Under Beacon Hill's 2018 "grand bargain" that set increases to the minimum wage, created a paid family leave program, enshrined an annual sales tax holiday and did away with overtime on Sundays for grocers, the wage floor for tipped workers was to rise to $6.75 per hour by 2023.
Farley-Bouvier's bill will be heard by the Labor Committee Tuesday. It would alter that bargain and increase the minimum wage for tipped workers by $1.50 each year until the rate is equal to the state's minimum wage for non-tipped workers, which would be at $15 an hour or higher.
Farley-Bouvier said one provision of the bill, allowing any tips to be shared not just with "front of house" service staff but with kitchen staff as well, will help restaurants attract workers at a time when the industry is desperate to fill jobs.
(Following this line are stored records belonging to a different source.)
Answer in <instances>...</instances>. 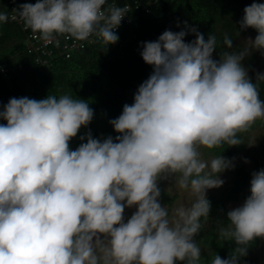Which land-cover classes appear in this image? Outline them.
Masks as SVG:
<instances>
[{
	"label": "clouds",
	"instance_id": "1",
	"mask_svg": "<svg viewBox=\"0 0 264 264\" xmlns=\"http://www.w3.org/2000/svg\"><path fill=\"white\" fill-rule=\"evenodd\" d=\"M106 3L37 0L15 11L45 44L59 35L78 41L95 35L107 50L119 40L127 9ZM0 4V23H6ZM243 11L240 30L254 29L255 39L243 51L222 52L218 61L216 36L205 40L186 21V30L142 42V59L153 71L134 102L109 121L115 140L89 131L80 137L85 143L70 149L93 120L87 101L10 98L0 111L6 121L0 124V264H200L194 238L209 218L206 192L221 187L219 174L234 167L221 155L205 160L201 149L239 146L238 134L264 120L257 87L264 73L253 83L242 65L251 50L264 55V3L254 0ZM189 33L196 38L186 43ZM223 44L233 48L227 35ZM170 178L194 198L190 206L170 212L161 205L159 181ZM133 207L125 221V209ZM227 221L219 236L236 248L211 264H238L255 239H264V169L252 173L250 195L227 212Z\"/></svg>",
	"mask_w": 264,
	"mask_h": 264
},
{
	"label": "trees",
	"instance_id": "2",
	"mask_svg": "<svg viewBox=\"0 0 264 264\" xmlns=\"http://www.w3.org/2000/svg\"><path fill=\"white\" fill-rule=\"evenodd\" d=\"M232 0H163L153 5L149 13L140 12L135 20L128 25H122L116 32L117 43L109 45L107 50L100 40L81 52L73 54L69 59L58 58L54 54L46 63L38 61L36 54L29 53L22 41V33L18 26L7 21L0 23V111L10 98L28 97L44 99L48 95L59 97L69 95L89 103L93 109V120L87 127H82L77 136L70 141V149L76 150L81 143L80 137L89 131L92 137L103 141L109 136L118 135L109 123L117 118L125 104L134 102V94L138 87L153 71L141 56L142 42H154L165 30L179 32L185 29V21L190 27H196L207 40L208 35L216 36V54L228 51L223 40L225 35L233 40L238 37V29L229 17H235L241 11ZM264 3V0H261ZM0 12H5L0 4ZM222 27H219V24ZM237 32V33H236ZM195 34H187L185 42L195 40ZM12 43V46H7ZM41 59V60H42ZM40 60V59H39ZM5 68L6 72H1ZM256 83V76L249 77ZM260 99L264 100V81L257 82ZM0 124L6 121L0 120ZM255 126H264V120H257ZM247 131V132H248ZM239 138L243 144L208 150L216 156L232 160L234 167L229 169L231 179L226 188L213 196L210 201L209 218L201 220L202 229L194 239L201 248L200 264H211L212 259L219 255L222 259L230 257L236 248L234 241H225L219 236L218 228L226 226V206L230 202L246 199L250 195V180L252 174L244 166L235 163L237 155L244 149V136ZM261 238L255 239L248 248V254L240 257L238 264H264V255H259Z\"/></svg>",
	"mask_w": 264,
	"mask_h": 264
},
{
	"label": "rangeland",
	"instance_id": "3",
	"mask_svg": "<svg viewBox=\"0 0 264 264\" xmlns=\"http://www.w3.org/2000/svg\"><path fill=\"white\" fill-rule=\"evenodd\" d=\"M235 4L239 5L238 8L241 9L238 15L235 17H229L231 19L236 28L238 29V37H235L234 39V47L236 51L230 49L228 51L230 52H240L243 51L246 47L249 46L248 40L249 38L255 39V36L257 35L256 31L254 29H247V30H240L239 21L242 19L244 15V8L246 6H249L251 3L254 2V0H232ZM230 1V3L232 2ZM257 3H262L261 0H255ZM219 27H222V24L220 23L218 25ZM23 41H21L22 43ZM7 46H12V43H9ZM221 55L216 54L214 56V60H219ZM242 65L246 68L248 71L249 77L251 76H257L258 73H264V55L261 54L260 51L251 50L249 56H247L243 61ZM244 149L243 152L235 158V163L241 164L245 167V169L249 173H253L256 171H259L261 169H264V126H255L250 131H248L244 136ZM203 158L205 160H211L213 157H215L213 154L209 153L207 149H201ZM245 160L248 161V163H245ZM219 178L224 181V184L219 188L209 189L206 192V198L211 199L213 196L219 194L224 188L227 187L228 182L231 179V175L229 173V169L225 170L223 173L219 174ZM159 187L161 190V196H160V203L162 206H166L169 208V211L175 207L179 206H190L192 200L194 199L190 193L183 192L178 190L174 186L173 179L168 180H161L159 181ZM245 200V199H244ZM244 200L237 201V202H230L226 206V212L239 207L243 204ZM136 211L135 207L133 208H126L124 217L125 221L131 217V215ZM257 252H259V255H264V239L261 238L259 247L257 248Z\"/></svg>",
	"mask_w": 264,
	"mask_h": 264
},
{
	"label": "built area",
	"instance_id": "4",
	"mask_svg": "<svg viewBox=\"0 0 264 264\" xmlns=\"http://www.w3.org/2000/svg\"><path fill=\"white\" fill-rule=\"evenodd\" d=\"M1 1L7 10L9 22L15 23L22 33V41L26 45V50L29 53L36 54L38 61L42 63L47 62V59H42L43 56L50 57L53 54L58 58L69 59L73 56V54L85 50L88 45L93 44L96 40H99L95 35L91 36L88 40L85 41H78L67 35H59L51 43L45 44V42L39 38V34H34L30 29H26L24 27L23 21L19 20L18 14L15 11V9H17L20 4H35L37 0ZM161 1L163 0H107L104 8L115 6L127 9L125 17L121 21L120 26L116 29V32H118L122 25L131 24L135 20V17L138 13H149L153 5L159 4ZM13 17L16 18L14 19Z\"/></svg>",
	"mask_w": 264,
	"mask_h": 264
}]
</instances>
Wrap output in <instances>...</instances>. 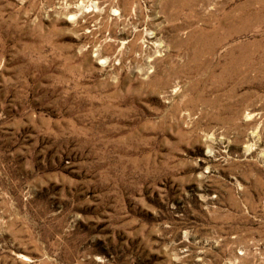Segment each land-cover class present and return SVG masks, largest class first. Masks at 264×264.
<instances>
[{"label": "rangeland", "instance_id": "obj_1", "mask_svg": "<svg viewBox=\"0 0 264 264\" xmlns=\"http://www.w3.org/2000/svg\"><path fill=\"white\" fill-rule=\"evenodd\" d=\"M0 264H264V0H0Z\"/></svg>", "mask_w": 264, "mask_h": 264}, {"label": "bare ground", "instance_id": "obj_2", "mask_svg": "<svg viewBox=\"0 0 264 264\" xmlns=\"http://www.w3.org/2000/svg\"><path fill=\"white\" fill-rule=\"evenodd\" d=\"M158 2V1H157ZM239 8V7H238ZM201 29V28H200ZM199 48V47H198Z\"/></svg>", "mask_w": 264, "mask_h": 264}]
</instances>
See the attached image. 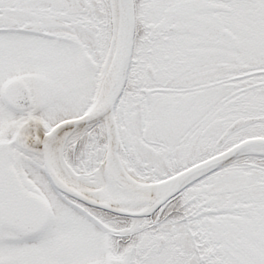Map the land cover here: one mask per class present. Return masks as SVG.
<instances>
[{
    "label": "snow or ice",
    "instance_id": "snow-or-ice-1",
    "mask_svg": "<svg viewBox=\"0 0 264 264\" xmlns=\"http://www.w3.org/2000/svg\"><path fill=\"white\" fill-rule=\"evenodd\" d=\"M0 264H264V0H0Z\"/></svg>",
    "mask_w": 264,
    "mask_h": 264
}]
</instances>
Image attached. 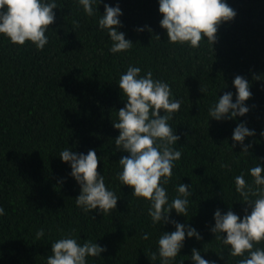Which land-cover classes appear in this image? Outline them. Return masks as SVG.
<instances>
[{
    "label": "trees",
    "instance_id": "trees-1",
    "mask_svg": "<svg viewBox=\"0 0 264 264\" xmlns=\"http://www.w3.org/2000/svg\"><path fill=\"white\" fill-rule=\"evenodd\" d=\"M226 3L236 16L219 25L213 46L205 40L198 48L168 43L158 0H101L92 17L76 0H57L49 43L40 51L0 36V206L6 210L0 217V264H46L51 244L70 232L106 249L89 264H159L151 254L160 234L174 231V225L154 226L149 204L116 179L128 153L116 149L120 133L112 122L127 103L118 82L130 64L139 66L141 75L151 71L168 82L172 98L182 101L169 122L182 157L165 187L171 200L180 183L190 186L187 217L173 211L170 221L195 228L201 239L186 236L174 264H193V249L214 264H237L239 258L211 228L217 209L223 214L231 207L241 218L245 209L250 214L234 177L244 172L251 182L248 169L264 166V0ZM105 4L122 11L118 31L134 44L126 53H110V38L98 30ZM238 75L250 84L249 112L232 120L210 119L208 109L218 97L232 92L235 102ZM239 123L255 130L244 142L250 145L247 155L239 144L231 149ZM66 147L84 154L96 150L97 171L120 198L114 210L103 215L76 206L80 187L59 158ZM40 228L45 236L37 241ZM144 233L150 238L142 239Z\"/></svg>",
    "mask_w": 264,
    "mask_h": 264
},
{
    "label": "clouds",
    "instance_id": "clouds-1",
    "mask_svg": "<svg viewBox=\"0 0 264 264\" xmlns=\"http://www.w3.org/2000/svg\"><path fill=\"white\" fill-rule=\"evenodd\" d=\"M76 2L87 16L92 17L97 13L95 5L101 0ZM158 4L162 15L160 27L166 30L168 43L191 48H198L202 40L213 46L219 25L236 16L226 0H158ZM57 7V0H0V36L17 46L30 43L38 51L43 50L49 43L46 33L55 21L53 10ZM104 8V14H100L98 19V30L106 32L110 38L109 52H128L134 44L125 38L123 32L118 31L122 26L120 7L105 4ZM141 71L139 66L130 64L118 82L127 103L117 112V121L112 122L120 133L115 145L117 150L128 155L120 159L121 170L116 179L133 190V197L143 198L149 204L147 215L154 226L169 222L174 225V231L160 234L158 248L151 254L153 262L158 259L159 264H174L186 236L201 239L195 228L170 221L173 211L187 217L191 203L190 186L180 183L175 189L177 195L171 200L165 187L173 175L175 163L182 157V151L175 147L179 136L169 123L180 109L182 101L172 98L168 82L155 79L151 71L145 75H141ZM233 86L236 89L235 102L232 92L218 97L208 109L210 119L232 120L249 112L245 101L252 95L250 84L238 75ZM254 135L255 130H250L245 123H239L232 134L234 143L231 149L239 144L241 154L247 155L250 145H245V139ZM59 158L70 165V175L80 187L75 202L82 212L98 209L105 215L116 208L120 198L106 185L104 175L98 173L99 161L95 149L84 154L66 147L60 151ZM221 167L229 166L221 164ZM247 174L252 178L251 182L241 172L234 177V184L235 191L250 207V214L245 209L241 218L231 207L223 214L217 209L211 232L228 246L232 257L239 258L237 264H264V247L257 246L264 242V166L258 163L248 169ZM5 215V208L0 206V217ZM44 236L45 230L40 228L35 239L39 241ZM149 238V233L142 236V239ZM104 251L106 249L96 241L81 242L70 232L62 234L51 244L52 255L47 257L46 264H89L90 258H97ZM191 260L193 264H214L204 259L196 249L192 250ZM181 264L184 262L181 261Z\"/></svg>",
    "mask_w": 264,
    "mask_h": 264
}]
</instances>
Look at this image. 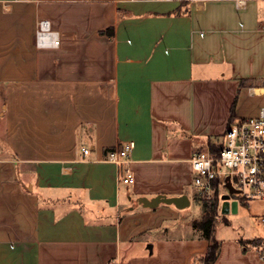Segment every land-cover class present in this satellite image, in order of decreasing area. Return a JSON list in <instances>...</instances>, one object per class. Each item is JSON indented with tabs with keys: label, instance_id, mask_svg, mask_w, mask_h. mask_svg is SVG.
Returning a JSON list of instances; mask_svg holds the SVG:
<instances>
[{
	"label": "crops",
	"instance_id": "1",
	"mask_svg": "<svg viewBox=\"0 0 264 264\" xmlns=\"http://www.w3.org/2000/svg\"><path fill=\"white\" fill-rule=\"evenodd\" d=\"M43 20L58 45L37 43ZM260 87L264 0H0V264H202L192 220L170 235L175 206L139 220L122 192L188 194L191 154L223 135L232 104L256 115ZM128 140L121 190L104 156ZM254 237L219 239L213 264H264L239 243Z\"/></svg>",
	"mask_w": 264,
	"mask_h": 264
},
{
	"label": "built area",
	"instance_id": "2",
	"mask_svg": "<svg viewBox=\"0 0 264 264\" xmlns=\"http://www.w3.org/2000/svg\"><path fill=\"white\" fill-rule=\"evenodd\" d=\"M36 37L38 44L59 43L55 34L48 30L45 20L41 21ZM259 94L264 96V90ZM133 146L132 140L124 141L111 147L104 156L116 165L118 180L125 184L134 181L129 165ZM88 151V148H83L84 155ZM189 163L193 173L192 183L201 196L212 198L214 190L219 191V196L221 192H227L225 178L228 176L230 184L239 190L233 197L238 200L264 198V105L254 116L234 117L228 122L218 153L214 154L209 149L194 151ZM107 264H115V261Z\"/></svg>",
	"mask_w": 264,
	"mask_h": 264
},
{
	"label": "rangeland",
	"instance_id": "3",
	"mask_svg": "<svg viewBox=\"0 0 264 264\" xmlns=\"http://www.w3.org/2000/svg\"><path fill=\"white\" fill-rule=\"evenodd\" d=\"M232 119V118H231ZM218 141V140H217ZM130 184H125L121 182V190H125L124 187L129 186ZM187 195L190 199L189 206L179 209L174 208L176 214L171 215L170 213H164L162 217H168L164 223L166 226L173 225L172 223H178L180 227H174V229L167 230L170 235H183L190 231V221L193 219H199L202 213L200 201L196 198V189L194 184L187 187ZM221 192L220 194H222ZM242 199V198H239ZM264 198L250 199L246 201L239 202L238 210L236 213H229L224 215L225 218L229 220V224H226L219 218L216 221L215 231L217 239H233L236 234H240L243 237H254L253 232L257 225L261 224L260 218L261 214L258 212L261 210L260 206L263 203ZM121 206L132 207L131 211L128 212L124 210L123 213L131 214L135 218L144 219L145 216L142 215V212H151L154 210L152 208H145L140 204H135L134 200L130 204L125 198L122 197L120 201ZM168 206L165 204H160L159 208ZM177 226V225H176ZM171 226V228H173ZM264 256V255H263Z\"/></svg>",
	"mask_w": 264,
	"mask_h": 264
},
{
	"label": "trees",
	"instance_id": "4",
	"mask_svg": "<svg viewBox=\"0 0 264 264\" xmlns=\"http://www.w3.org/2000/svg\"><path fill=\"white\" fill-rule=\"evenodd\" d=\"M102 33H107L112 35L113 27L109 26L106 29L101 31ZM246 81L242 79L240 81L241 85H244ZM230 119L235 117L233 104L231 106L230 111ZM223 136V135H222ZM222 136L219 137L217 142H210L208 144V149L216 154L218 153L221 147ZM110 148L105 149V153ZM197 151V150H195ZM196 198L200 201L201 204V216L199 219H193L191 221V229L193 231V235L198 238H203L207 241V248L205 253L201 257L202 264H213L219 255L220 244L221 241L215 236V226L216 221L221 218L224 223L227 224V218L224 215L219 213V191L214 190V195L212 198H207L205 196H201L196 193ZM239 201H244V199H239ZM239 243L241 244L243 249L247 247L254 248L260 256L264 255V238L254 237L250 239H239ZM264 257V256H263Z\"/></svg>",
	"mask_w": 264,
	"mask_h": 264
},
{
	"label": "water",
	"instance_id": "5",
	"mask_svg": "<svg viewBox=\"0 0 264 264\" xmlns=\"http://www.w3.org/2000/svg\"><path fill=\"white\" fill-rule=\"evenodd\" d=\"M225 186L227 192H223L219 196V213L221 215H226L229 213H236L238 210L239 200L233 197L234 193H238L239 190L235 189L229 182V177L225 178ZM135 203L140 204L145 208H156L160 204L173 205L176 208L182 209L190 204V199L187 194H180L175 196H169L163 193H158L151 197L137 196L135 198ZM132 208V207H130ZM149 251H151V244L148 246Z\"/></svg>",
	"mask_w": 264,
	"mask_h": 264
},
{
	"label": "bare ground",
	"instance_id": "6",
	"mask_svg": "<svg viewBox=\"0 0 264 264\" xmlns=\"http://www.w3.org/2000/svg\"><path fill=\"white\" fill-rule=\"evenodd\" d=\"M262 90H264V89L256 88V92H260Z\"/></svg>",
	"mask_w": 264,
	"mask_h": 264
}]
</instances>
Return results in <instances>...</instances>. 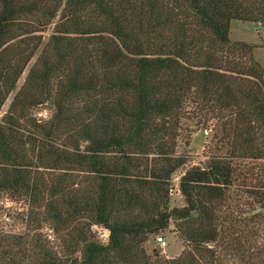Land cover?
<instances>
[{
    "label": "trees",
    "instance_id": "1",
    "mask_svg": "<svg viewBox=\"0 0 264 264\" xmlns=\"http://www.w3.org/2000/svg\"><path fill=\"white\" fill-rule=\"evenodd\" d=\"M232 20L264 23V0H0V112L43 43L36 33L53 24L0 118V194L43 205L79 254L71 263L217 264L222 247L235 264H259L219 220L234 197L264 203L263 73L221 63ZM188 102L229 111L225 152L185 170L184 205L169 208L171 176L186 162L175 147ZM42 104L53 113L37 122L30 111ZM68 167L90 175L88 185L41 176ZM170 220L186 248L152 260L145 243ZM43 264L60 263L47 255Z\"/></svg>",
    "mask_w": 264,
    "mask_h": 264
},
{
    "label": "rangeland",
    "instance_id": "2",
    "mask_svg": "<svg viewBox=\"0 0 264 264\" xmlns=\"http://www.w3.org/2000/svg\"><path fill=\"white\" fill-rule=\"evenodd\" d=\"M33 20V19H31ZM53 24L41 34L43 43L51 34ZM229 42L218 47L221 63L232 60L240 67L258 65L262 68V89L264 88V23H254L244 20H232L230 23ZM245 44V45H244ZM42 45L37 49L35 56L30 60L23 73L19 77L15 89L5 100L0 118L7 111L15 92L25 80L28 69L40 53ZM247 46L251 47L249 51ZM250 52V53H249ZM251 80H255L250 77ZM255 82H257L255 80ZM259 83V82H257ZM260 86V88H261ZM227 109H224L226 111ZM210 112L188 102L181 110L180 126L176 137L175 155H183L186 158L185 165L177 169L171 176L169 191V208L181 207L184 200L176 184L185 170L192 166H203L210 156L220 155L225 152V140L227 130L224 123L227 112ZM224 112V113H223ZM53 113L49 104H42L30 111L37 122L47 120ZM223 113L222 116L220 114ZM228 118V117H227ZM230 119V117H229ZM205 130L208 132L205 133ZM226 133V134H225ZM225 134V135H224ZM258 166V165H257ZM245 170V167L242 171ZM41 176L50 179L52 175L66 174L73 181V188H82L88 185L90 175L68 167L62 170H41ZM260 172V167H254L252 173ZM178 178V180H176ZM233 198V197H231ZM9 200L12 204L6 207L1 200ZM248 199L244 195L233 198L230 206L223 207L220 218L223 216L221 226H231L224 238L237 236L242 239L241 244L246 253L254 255L252 258L259 264H264V203L261 205H248ZM36 209L30 201L23 196H12L3 192L0 194V264H43L45 257H51L60 264H70L75 252L62 241L63 236L53 231L51 223L45 214H42L43 205ZM251 218L250 220H248ZM86 220V219H84ZM82 219V222H85ZM219 225V226H220ZM175 222L170 220L169 228L159 234L150 235L145 243V249L152 260L173 259L178 257L186 248L185 243L178 237L174 230ZM91 234L99 242H105L107 232L102 228L91 227ZM161 236L164 244L157 241ZM216 253L217 264L240 263L236 255L227 253L222 247ZM156 253V256L153 255ZM233 257L234 260L231 258ZM73 258V259H72ZM73 264V263H71Z\"/></svg>",
    "mask_w": 264,
    "mask_h": 264
},
{
    "label": "built area",
    "instance_id": "3",
    "mask_svg": "<svg viewBox=\"0 0 264 264\" xmlns=\"http://www.w3.org/2000/svg\"><path fill=\"white\" fill-rule=\"evenodd\" d=\"M208 131L205 130V133H207ZM176 180H178V178H176ZM176 189L179 190L178 188V184H176ZM1 203H4V205L6 207H10V205L12 204L9 200L5 199V200H1ZM157 241L159 242V244L163 245L164 244V241L162 240V237L161 236H158L157 237Z\"/></svg>",
    "mask_w": 264,
    "mask_h": 264
}]
</instances>
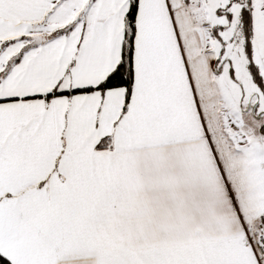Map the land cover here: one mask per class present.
Segmentation results:
<instances>
[{"label":"snow or ice","instance_id":"1","mask_svg":"<svg viewBox=\"0 0 264 264\" xmlns=\"http://www.w3.org/2000/svg\"><path fill=\"white\" fill-rule=\"evenodd\" d=\"M0 264H264V0H0Z\"/></svg>","mask_w":264,"mask_h":264}]
</instances>
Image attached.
"By having one fair wage, they are actually able to share tips across the whole house. And I think that is a solution for employers in the service industry," Farley-Bouvier said.
Under the 2018 law, the minimum wage in Massachusetts will rise from $13.50 this year to $14.24 in 2022 before topping out at $15 an hour in 2023. If Farley-Bouvier’s bill were to become law, the tipped minimum wage would gradually increase between 2022 and 2028 until it reaches $15 per hour — or more, should lawmakers once again increase the wage floor in the intervening years.
The bill cleared the committee last October before being quietly shelved by Democratic leaders until the legislative session expired.